• Source data:
============================================================
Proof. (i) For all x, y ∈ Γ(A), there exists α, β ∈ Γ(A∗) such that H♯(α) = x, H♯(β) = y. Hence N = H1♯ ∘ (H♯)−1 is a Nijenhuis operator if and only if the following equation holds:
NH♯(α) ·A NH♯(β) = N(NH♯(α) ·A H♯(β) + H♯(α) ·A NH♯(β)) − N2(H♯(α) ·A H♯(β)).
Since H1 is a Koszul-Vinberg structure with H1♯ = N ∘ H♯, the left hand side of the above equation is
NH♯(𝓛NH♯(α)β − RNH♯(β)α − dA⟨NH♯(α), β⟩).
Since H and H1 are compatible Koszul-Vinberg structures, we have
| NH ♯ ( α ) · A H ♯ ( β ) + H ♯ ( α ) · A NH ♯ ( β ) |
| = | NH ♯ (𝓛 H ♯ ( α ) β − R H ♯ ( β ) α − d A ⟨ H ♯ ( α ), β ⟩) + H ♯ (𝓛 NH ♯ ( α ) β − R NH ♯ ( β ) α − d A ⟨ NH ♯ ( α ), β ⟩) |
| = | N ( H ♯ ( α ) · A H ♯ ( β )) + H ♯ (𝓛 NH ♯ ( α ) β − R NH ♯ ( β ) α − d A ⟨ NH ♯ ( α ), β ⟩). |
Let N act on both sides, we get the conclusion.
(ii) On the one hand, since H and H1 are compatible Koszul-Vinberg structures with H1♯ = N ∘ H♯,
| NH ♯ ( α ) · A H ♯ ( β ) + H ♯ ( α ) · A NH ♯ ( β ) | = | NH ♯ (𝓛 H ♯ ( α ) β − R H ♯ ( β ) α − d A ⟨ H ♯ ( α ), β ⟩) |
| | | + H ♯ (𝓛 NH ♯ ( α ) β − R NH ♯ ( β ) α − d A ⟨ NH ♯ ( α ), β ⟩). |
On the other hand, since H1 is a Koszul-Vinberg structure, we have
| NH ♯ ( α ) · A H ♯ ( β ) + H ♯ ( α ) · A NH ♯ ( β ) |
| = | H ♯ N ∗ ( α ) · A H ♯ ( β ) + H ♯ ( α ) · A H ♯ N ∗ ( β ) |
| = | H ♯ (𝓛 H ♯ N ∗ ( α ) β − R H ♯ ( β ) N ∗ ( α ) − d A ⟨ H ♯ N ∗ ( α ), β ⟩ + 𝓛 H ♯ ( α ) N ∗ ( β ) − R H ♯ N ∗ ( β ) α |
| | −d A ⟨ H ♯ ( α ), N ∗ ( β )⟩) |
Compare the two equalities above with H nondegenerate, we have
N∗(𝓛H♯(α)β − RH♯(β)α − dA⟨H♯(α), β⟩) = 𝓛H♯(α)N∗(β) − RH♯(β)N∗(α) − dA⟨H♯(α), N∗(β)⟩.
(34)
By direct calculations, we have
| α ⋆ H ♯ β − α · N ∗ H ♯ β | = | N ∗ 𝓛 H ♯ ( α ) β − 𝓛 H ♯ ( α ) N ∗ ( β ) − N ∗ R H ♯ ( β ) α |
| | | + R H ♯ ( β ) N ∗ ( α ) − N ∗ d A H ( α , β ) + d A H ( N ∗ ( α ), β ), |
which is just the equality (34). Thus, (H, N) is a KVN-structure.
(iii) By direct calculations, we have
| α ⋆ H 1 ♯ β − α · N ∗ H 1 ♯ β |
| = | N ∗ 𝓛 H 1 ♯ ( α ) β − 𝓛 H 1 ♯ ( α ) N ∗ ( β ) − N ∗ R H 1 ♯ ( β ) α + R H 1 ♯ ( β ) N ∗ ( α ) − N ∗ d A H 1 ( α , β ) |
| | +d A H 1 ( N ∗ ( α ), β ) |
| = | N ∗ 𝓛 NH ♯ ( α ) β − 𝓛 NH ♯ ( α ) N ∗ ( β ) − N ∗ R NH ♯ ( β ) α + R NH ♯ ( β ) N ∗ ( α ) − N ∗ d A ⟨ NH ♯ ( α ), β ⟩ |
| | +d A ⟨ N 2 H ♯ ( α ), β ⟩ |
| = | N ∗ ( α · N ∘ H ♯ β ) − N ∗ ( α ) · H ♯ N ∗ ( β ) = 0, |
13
============================================================
• About this exercise: Repeat the data in full. Alter nothing.

• Exercise answer:
Proof. (i) For all x, y ∈ Γ(A), there exists α, β ∈ Γ(A∗) such that H♯(α) = x, H♯(β) = y. Hence N = H1♯ ∘ (H♯)−1 is a Nijenhuis operator if and only if the following equation holds:
NH♯(α) ·A NH♯(β) = N(NH♯(α) ·A H♯(β) + H♯(α) ·A NH♯(β)) − N2(H♯(α) ·A H♯(β)).
Since H1 is a Koszul-Vinberg structure with H1♯ = N ∘ H♯, the left hand side of the above equation is
NH♯(𝓛NH♯(α)β − RNH♯(β)α − dA⟨NH♯(α), β⟩).
Since H and H1 are compatible Koszul-Vinberg structures, we have
| NH ♯ ( α ) · A H ♯ ( β ) + H ♯ ( α ) · A NH ♯ ( β ) |
| = | NH ♯ (𝓛 H ♯ ( α ) β − R H ♯ ( β ) α − d A ⟨ H ♯ ( α ), β ⟩) + H ♯ (𝓛 NH ♯ ( α ) β − R NH ♯ ( β ) α − d A ⟨ NH ♯ ( α ), β ⟩) |
| = | N ( H ♯ ( α ) · A H ♯ ( β )) + H ♯ (𝓛 NH ♯ ( α ) β − R NH ♯ ( β ) α − d A ⟨ NH ♯ ( α ), β ⟩). |
Let N act on both sides, we get the conclusion.
(ii) On the one hand, since H and H1 are compatible Koszul-Vinberg structures with H1♯ = N ∘ H♯,
| NH ♯ ( α ) · A H ♯ ( β ) + H ♯ ( α ) · A NH ♯ ( β ) | = | NH ♯ (𝓛 H ♯ ( α ) β − R H ♯ ( β ) α − d A ⟨ H ♯ ( α ), β ⟩) |
| | | + H ♯ (𝓛 NH ♯ ( α ) β − R NH ♯ ( β ) α − d A ⟨ NH ♯ ( α ), β ⟩). |
On the other hand, since H1 is a Koszul-Vinberg structure, we have
| NH ♯ ( α ) · A H ♯ ( β ) + H ♯ ( α ) · A NH ♯ ( β ) |
| = | H ♯ N ∗ ( α ) · A H ♯ ( β ) + H ♯ ( α ) · A H ♯ N ∗ ( β ) |
| = | H ♯ (𝓛 H ♯ N ∗ ( α ) β − R H ♯ ( β ) N ∗ ( α ) − d A ⟨ H ♯ N ∗ ( α ), β ⟩ + 𝓛 H ♯ ( α ) N ∗ ( β ) − R H ♯ N ∗ ( β ) α |
| | −d A ⟨ H ♯ ( α ), N ∗ ( β )⟩) |
Compare the two equalities above with H nondegenerate, we have
N∗(𝓛H♯(α)β − RH♯(β)α − dA⟨H♯(α), β⟩) = 𝓛H♯(α)N∗(β) − RH♯(β)N∗(α) − dA⟨H♯(α), N∗(β)⟩.
(34)
By direct calculations, we have
| α ⋆ H ♯ β − α · N ∗ H ♯ β | = | N ∗ 𝓛 H ♯ ( α ) β − 𝓛 H ♯ ( α ) N ∗ ( β ) − N ∗ R H ♯ ( β ) α |
| | | + R H ♯ ( β ) N ∗ ( α ) − N ∗ d A H ( α , β ) + d A H ( N ∗ ( α ), β ), |
which is just the equality (34). Thus, (H, N) is a KVN-structure.
(iii) By direct calculations, we have
| α ⋆ H 1 ♯ β − α · N ∗ H 1 ♯ β |
| = | N ∗ 𝓛 H 1 ♯ ( α ) β − 𝓛 H 1 ♯ ( α ) N ∗ ( β ) − N ∗ R H 1 ♯ ( β ) α + R H 1 ♯ ( β ) N ∗ ( α ) − N ∗ d A H 1 ( α , β ) |
| | +d A H 1 ( N ∗ ( α ), β ) |
| = | N ∗ 𝓛 NH ♯ ( α ) β − 𝓛 NH ♯ ( α ) N ∗ ( β ) − N ∗ R NH ♯ ( β ) α + R NH ♯ ( β ) N ∗ ( α ) − N ∗ d A ⟨ NH ♯ ( α ), β ⟩ |
| | +d A ⟨ N 2 H ♯ ( α ), β ⟩ |
| = | N ∗ ( α · N ∘ H ♯ β ) − N ∗ ( α ) · H ♯ N ∗ ( β ) = 0, |
13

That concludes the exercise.